Congressman Paul Ryan is not a fan of Medicare. You will never guess which gender relies more on Medicare.
The NYPD’s “stop and frisk” policy seems to get applied especially frequently to LGBT people of color.
This Week in Thinky
ThinkProgress looked at how the media whiffs on covering science and gender.
And Ana Marie Cox mashed up a couple of U.S. news topics.
This Week in Are You Kidding Me?
MSNBC’s Melissa Harris-Perry made an entirely reasonable “Lean Forward” promo.
…And then the conservative Web went all batcrap. Because, of course, she wants to make your children a part of “the collective.” Is that a Pokemon thing? Welcome to the latest tempest in a tea (party) cup.

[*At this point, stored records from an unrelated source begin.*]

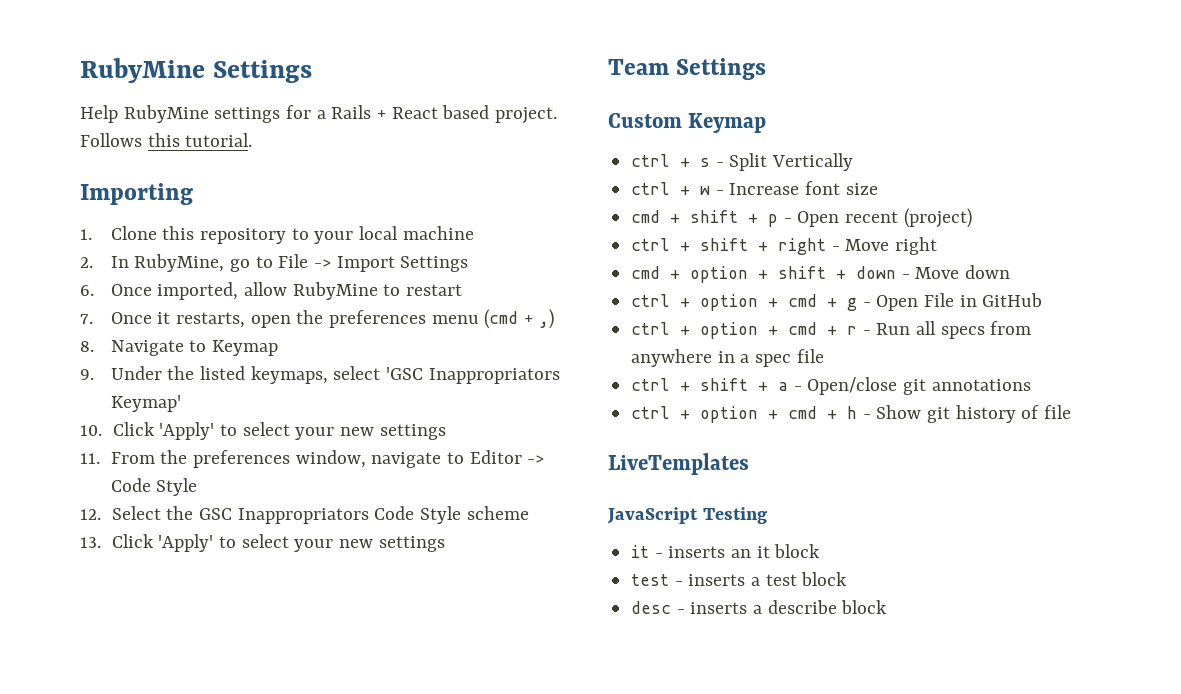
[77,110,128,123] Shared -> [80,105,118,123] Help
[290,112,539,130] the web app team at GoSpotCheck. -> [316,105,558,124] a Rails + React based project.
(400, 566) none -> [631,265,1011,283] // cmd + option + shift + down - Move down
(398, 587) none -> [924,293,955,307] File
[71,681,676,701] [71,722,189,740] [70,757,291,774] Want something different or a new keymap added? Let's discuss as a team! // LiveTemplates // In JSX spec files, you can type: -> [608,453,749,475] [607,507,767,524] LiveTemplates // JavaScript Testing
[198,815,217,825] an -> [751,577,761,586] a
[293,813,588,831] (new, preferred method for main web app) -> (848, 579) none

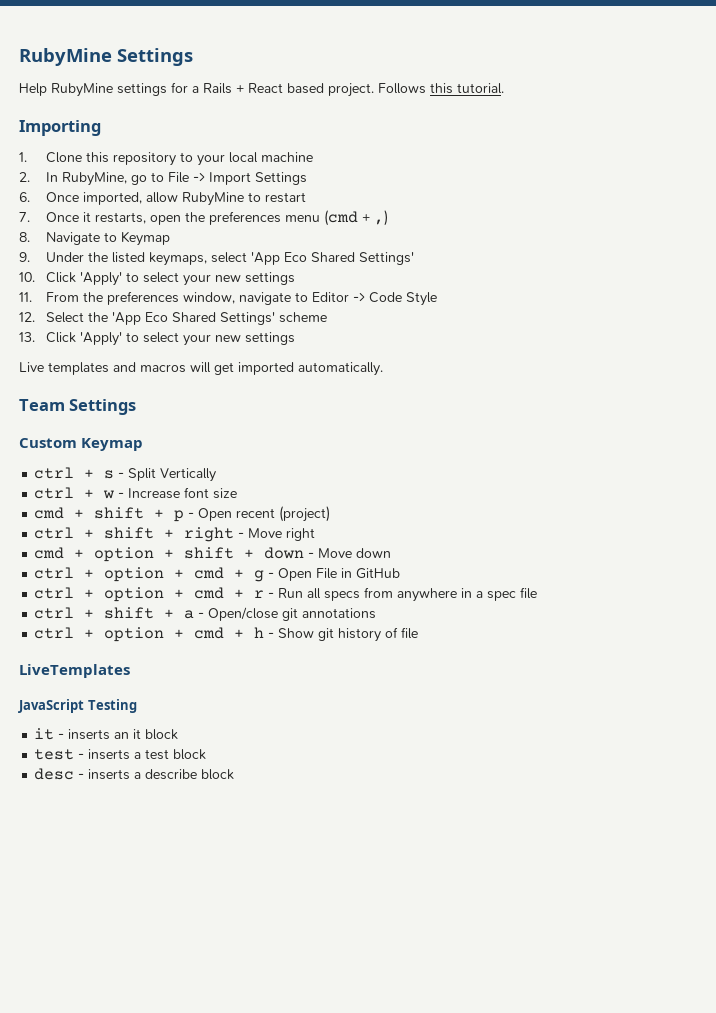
[385,367,560,384] [110,395,181,412] 'GSC Inappropriators Keymap' -> [250,252,414,265] 'App Eco Shared Settings'
[198,506,461,524] GSC Inappropriators Code Style -> [111,312,275,325] 'App Eco Shared Settings'
(445, 544) none -> [19,362,383,376] // Live templates and macros will get imported automatically.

And yes, you’d better believe Harris-Perry has a response.
This Week in the World
Margaret Thatcher, Britain’s “Iron Lady” and first female prime minister, died this week at the age of 87. While the U.S. tends to wrap up Ms. Thatcher in its cloak of rosy Reagan nostalgia, the Brits themselves were fairly open about their mixed feelings. Some of those feelings were not so mixed. If you want to mull about whether Thatcher was a true feminist or just an important female icon, there is no shortage of material out there.
MP Glenda Jackson, did you have anything to add? My favorite part of this clip is imagining someone in the control booth wondering if they should take down the “Tributes to Baroness Thatcher” chyron now. Oh, dear, now? How about now? (Hat tip to the always delightful Wonkette.)
This Week in General Awesomeness and Fun
i09 rhapsodized about the smarts of Arrow’s Felicity Smoak.
The Jane Dough started a Game of Thrones feminist leaderboard.
Filmmaker Jane Campion will be awarded the Carrosse d’Or for innovation at the Cannes Film Festival in May.
Katee Sackhoff will be playing a bounty hunter in Riddick. Yes, please.
The Onion gave us this maybe-crying-a-little-bit-funny Hillary Clinton guest piece.
Have a great weekend. Get out there and cut a fine figure of your own.